FAQ  /  Tautan  /  Peta Situs
    10 10-2018

    646

    Wapres Harap Media Sediakan Informasi Terpercaya dan Independen

    SIARAN PERS NO. 268/HM/KOMINFO/10/2018
    KategoriSiaran Pers

    Siaran Pers No. 268/HM/KOMINFO/10/2018

    Rabu, 10 Oktober 2018

    Tentang

    Wapres Harap Media Sediakan Informasi Terpercaya dan Independen

     

    Wakil Presiden Jusuf Kalla menyambut baik kehadiran platform digital dan televisi untuk menyediakan informasi bagi masyarakat Indonesia. Bahkan Wapres mengharapkan keberadaan media televisi dan platform digital dapat menyediakan informasi yang kredibel untuk menjadi solusi dan modal memenangkan kompetisi. 

    "Kita bergembira bagaimana teknologi telah mengubah banyak hal, teknologi mempercepat masalah dan mempercepat solusi informasi yang sampai ke kita," paparnya  dalam Peluncuran Perdana CNBC Indonesia di The Trans Resort Bali, Badung, Rabu (10/10/2018). 
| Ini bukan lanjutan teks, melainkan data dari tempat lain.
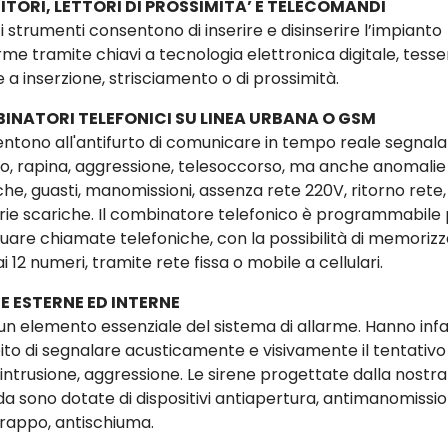
ITORI, LETTORI DI PROSSIMITA’ E TELECOMANDI
 strumenti consentono di inserire e disinserire l’impianto
rme tramite chiavi a tecnologia elettronica digitale, tesse
 a inserzione, strisciamento o di prossimità.
INATORI TELEFONICI SU LINEA URBANA O GSM
ntono all'antifurto di comunicare in tempo reale segnala
rto, rapina, aggressione, telesoccorso, ma anche anomalie
che, guasti, manomissioni, assenza rete 220V, ritorno rete,
rie scariche. Il combinatore telefonico è programmabile
tuare chiamate telefoniche, con la possibilità di memoriz
ai 12 numeri, tramite rete fissa o mobile a cellulari.
E ESTERNE ED INTERNE
un elemento essenziale del sistema di allarme. Hanno infatt
to di segnalare acusticamente e visivamente il tentativo 
 intrusione, aggressione. Le sirene progettate dalla nostra
da sono dotate di dispositivi antiapertura, antimanomissio
trappo, antischiuma.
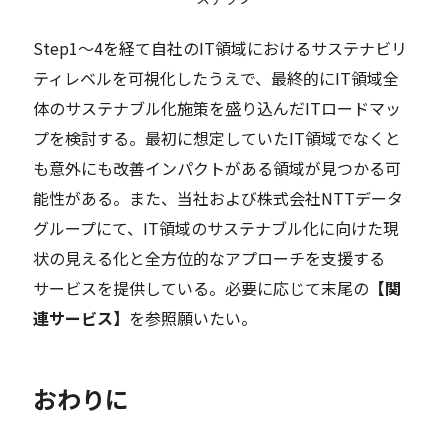
Step1～4を経て自社のIT領域におけるサステナビリ
ティレベルを可視化したうえで、最終的にIT領域全
体のサステナブル化施策を盛り込んだITロードマッ
プを検討する。最初に想定していたIT領域でなくと
も意外にも改善インパクトがある領域が見つかる可
能性がある。また、当社および株式会社NTTデータ
グループにて、IT領域のサステナブル化に向けた現
状の見える化と全方位的なアプローチを支援する
サービスを提供している。必要に応じて末尾の
【関
連サービス】
を参照願いたい。
おわりに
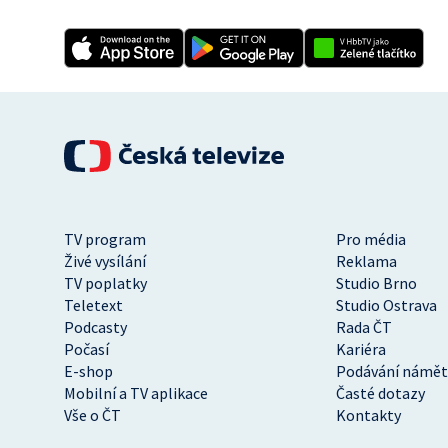
TV program
Pro média
Živé vysílání
Reklama
TV poplatky
Studio Brno
Teletext
Studio Ostrava
Podcasty
Rada ČT
Počasí
Kariéra
E-shop
Podávání námět
Mobilní a TV aplikace
Časté dotazy
Vše o ČT
Kontakty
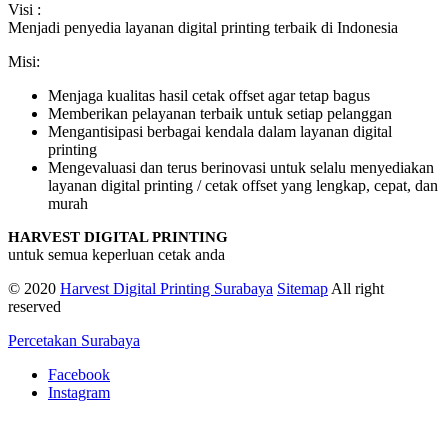
Visi :
Menjadi penyedia layanan digital printing terbaik di Indonesia
Misi:
Menjaga kualitas hasil cetak offset agar tetap bagus
Memberikan pelayanan terbaik untuk setiap pelanggan
Mengantisipasi berbagai kendala dalam layanan digital
printing
Mengevaluasi dan terus berinovasi untuk selalu menyediakan
layanan digital printing / cetak offset yang lengkap, cepat, dan
murah
HARVEST DIGITAL PRINTING
untuk semua keperluan cetak anda
© 2020
Harvest Digital Printing Surabaya
Sitemap
All right
reserved
Percetakan Surabaya
Facebook
Instagram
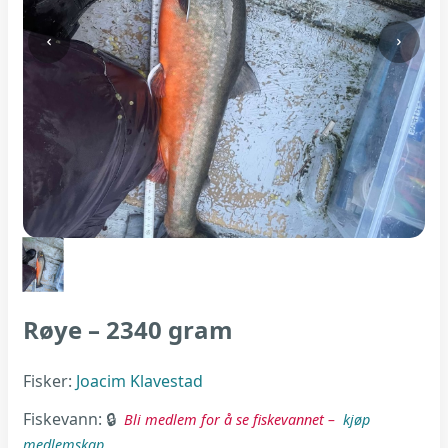
Røye – 2340 gram
Fisker:
Joacim Klavestad
Fiskevann:
Bli medlem for å se fiskevannet –
kjøp
medlemskap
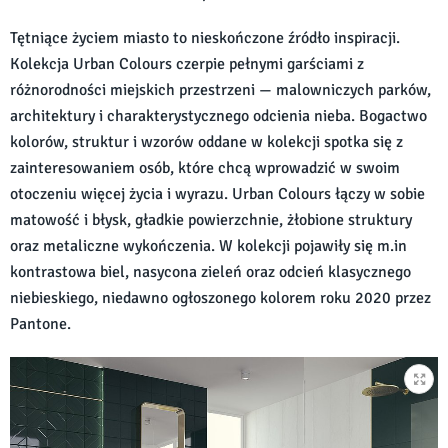
Tętniące życiem miasto to nieskończone źródło inspiracji.
Kolekcja Urban Colours czerpie pełnymi garściami z
różnorodności miejskich przestrzeni — malowniczych parków,
architektury i charakterystycznego odcienia nieba. Bogactwo
kolorów, struktur i wzorów oddane w kolekcji spotka się z
zainteresowaniem osób, które chcą wprowadzić w swoim
otoczeniu więcej życia i wyrazu. Urban Colours łączy w sobie
matowość i błysk, gładkie powierzchnie, żłobione struktury
oraz metaliczne wykończenia. W kolekcji pojawiły się m.in
kontrastowa biel, nasycona zieleń oraz odcień klasycznego
niebieskiego, niedawno ogłoszonego kolorem roku 2020 przez
Pantone.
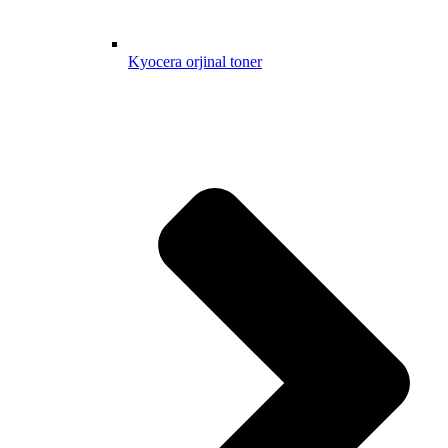
Kyocera orjinal toner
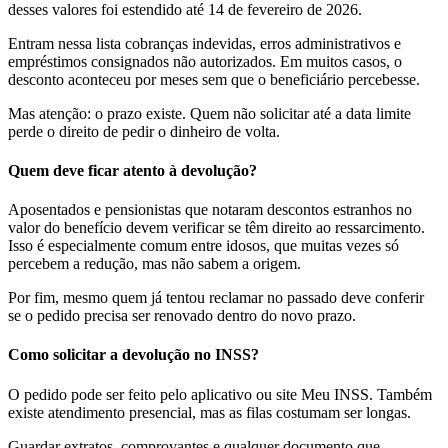
desses valores foi estendido até 14 de fevereiro de 2026.
Entram nessa lista cobranças indevidas, erros administrativos e
empréstimos consignados não autorizados. Em muitos casos, o
desconto aconteceu por meses sem que o beneficiário percebesse.
Mas atenção: o prazo existe. Quem não solicitar até a data limite
perde o direito de pedir o dinheiro de volta.
Quem deve ficar atento à devolução?
Aposentados e pensionistas que notaram descontos estranhos no
valor do benefício devem verificar se têm direito ao ressarcimento.
Isso é especialmente comum entre idosos, que muitas vezes só
percebem a redução, mas não sabem a origem.
Por fim, mesmo quem já tentou reclamar no passado deve conferir
se o pedido precisa ser renovado dentro do novo prazo.
Como solicitar a devolução no INSS?
O pedido pode ser feito pelo aplicativo ou site Meu INSS. Também
existe atendimento presencial, mas as filas costumam ser longas.
Guardar extratos, comprovantes e qualquer documento que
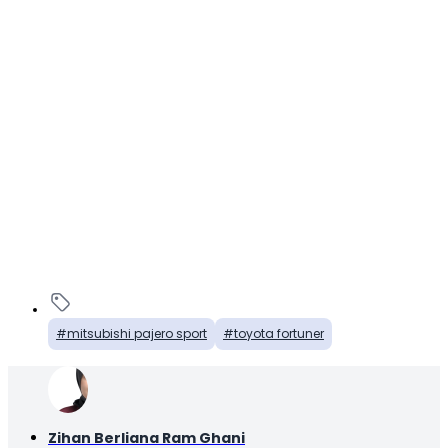
mitsubishi pajero sport
toyota fortuner
Zihan Berliana Ram Ghani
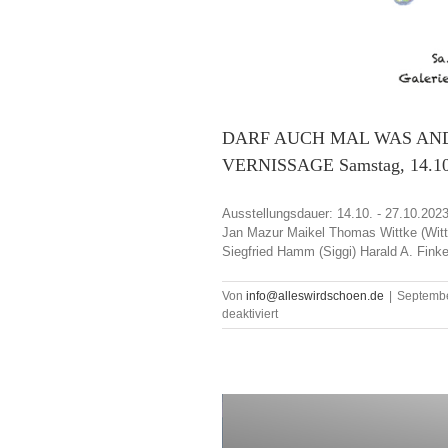
DARF AUCH MAL WAS ANDER
VERNISSAGE Samstag, 14.10
Ausstellungsdauer: 14.10. - 27.10.202
Jan Mazur Maikel Thomas Wittke (Witt
Siegfried Hamm (Siggi) Harald A. Finke 
Von
info@alleswirdschoen.de
|
Septembe
für
deaktiviert
DARF
AUCH
MAL
WAS
ANDERES
SEIN
/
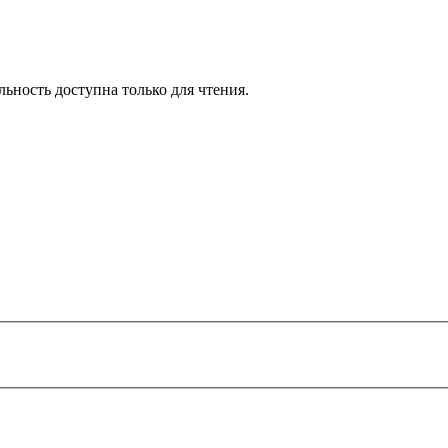
ьность доступна только для чтения.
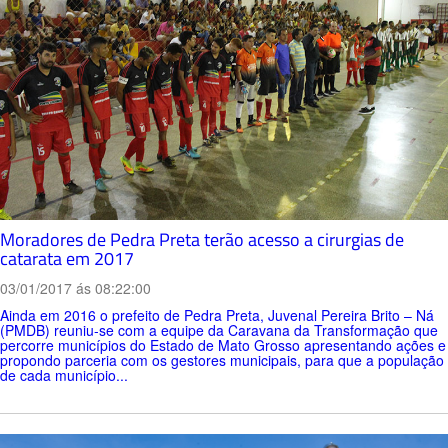
Moradores de Pedra Preta terão acesso a cirurgias de
catarata em 2017
03/01/2017 ás 08:22:00
Ainda em 2016 o prefeito de Pedra Preta, Juvenal Pereira Brito – Ná
(PMDB) reuniu-se com a equipe da Caravana da Transformação que
percorre municípios do Estado de Mato Grosso apresentando ações e
propondo parceria com os gestores municipais, para que a população
de cada município...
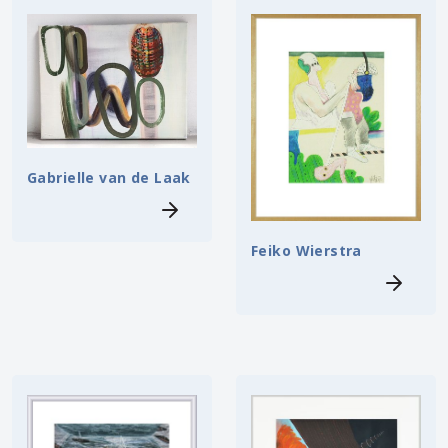
Gabrielle van de Laak
Feiko Wierstra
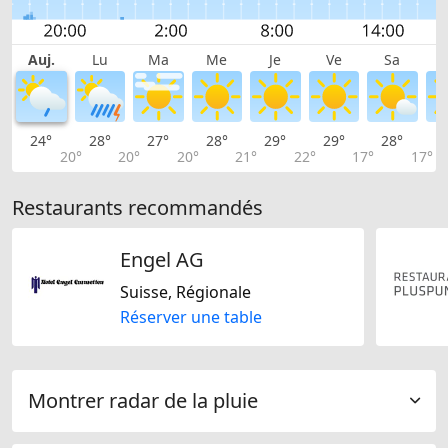
Auj.
Lu
Ma
Me
Je
Ve
Sa
24°
28°
27°
28°
29°
29°
28°
2
20°
20°
20°
21°
22°
17°
17°
Restaurants recommandés
Engel AG
Suisse, Régionale
Réserver une table
Montrer radar de la pluie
    Jusuf Kalla menegaskan dinamika ekonomi yang mengglobal membutuhkan keberadaan  informasi yang terpercaya. "Ekonomi dunia sudah mengglobal, informasi bisa datang dari mana-mana. Dari sekian banyak informasi itu dibutuhkan informasi yang kredibel dan terpercaya," ungkapnya.

    Di tengah situasi persaingan dan kompetisi global, menurut Wapres, orang atau perusahaan yang akan bisa menang karena adanya informasi.  "Tentunya dalam persaingan yang menang adalah yang terbaik dan tercepat. Lebih cepat lebih baik memang. Rupanya ada yang ingat," ujarnya disambut applaus dan tawa hadirin.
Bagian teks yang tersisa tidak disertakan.